The bill creates a way for local prosecutors and law enforcement agencies to apply to the state for money to pay to protect witnesses during the prosecution of cases. But state money will have to be appropriated at a later legislative session, either a special session in October or the regular session that starts in January 2021.

Rep. Peter Meredith, D-St. Louis, called the bill signing a “political stunt” because the bill doesn’t include money to pay for it.

“Instead of actually taking action to keep communities safe, the governor is signing a law that is completely unfunded — and as a result it will do little to reduce crime,” Meredith said in a written statement. “The governor should have ensured the program was funded during the special session. The truth is the governor is more interested in photo-ops than doing the critical work to tackle the causes of crime.”

Parson said federal funds can help get the program off the ground until the Legislature can provide state money.

He said lawmakers have to return to Jefferson City in October for another special session to discuss a supplemental budget, and appropriating the money could be part of that agenda.

“We’re starting a program out, so we’re not going to spend $1 million or $2 million overnight. You’re going to spend that over time,” Parson said. “Just as long as we can get it started. We’re going to find the money for this.”

Pandemic cuts

Smith said the governor recommended $1 million for the program in a combination of federal and state money in his budget for the current fiscal year, but the coronavirus pandemic forced the Legislature to strip out all money for new programs until the state better understood how the pandemic would affect state revenues.

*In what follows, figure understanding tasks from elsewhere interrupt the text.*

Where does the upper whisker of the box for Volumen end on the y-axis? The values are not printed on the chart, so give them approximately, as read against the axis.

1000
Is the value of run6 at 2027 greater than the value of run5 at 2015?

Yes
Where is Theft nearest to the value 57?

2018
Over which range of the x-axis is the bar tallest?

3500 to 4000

“That was one of the items that went by the wayside then,” Smith said. “I anticipate the governor is going to recommend $1 million again, and it will be made up of a couple of different kinds of funds, federal funds that might be available for such use and potentially general revenue dollars, which would give the Department of Public Safety a little more flexibility in what types of scenarios they use this fund for.”

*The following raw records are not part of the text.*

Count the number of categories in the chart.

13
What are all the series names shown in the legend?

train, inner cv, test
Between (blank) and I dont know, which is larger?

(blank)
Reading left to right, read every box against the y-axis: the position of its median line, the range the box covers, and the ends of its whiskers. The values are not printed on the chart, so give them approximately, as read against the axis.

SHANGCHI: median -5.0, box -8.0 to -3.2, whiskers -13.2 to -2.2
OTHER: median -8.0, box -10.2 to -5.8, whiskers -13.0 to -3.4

Smith said tax revenues are coming in better than lawmakers estimated in March.

“Revenue has been stronger than we would have anticipated from the sales tax particularly,” Smith said. “At the state level we’ve seen increased revenues over last year. Then income tax revenue was stronger than I would have predicted and has continued to be stronger. The thing I worry about is the revenues from tax liabilities for the last year are all pre-pandemic.”

Smith said he’s concerned that state revenues could still shrink as the nation works its way out of the pandemic-fueled recession.

“All that to say, it is certainly an appropriate time to spend carefully, so that's going to be part of the conversation,” Smith said. “How highly do we prioritize this and how much do we want to spend on this now? The availability of federal funds will help alleviate that burden on state revenues with this witness protection program.”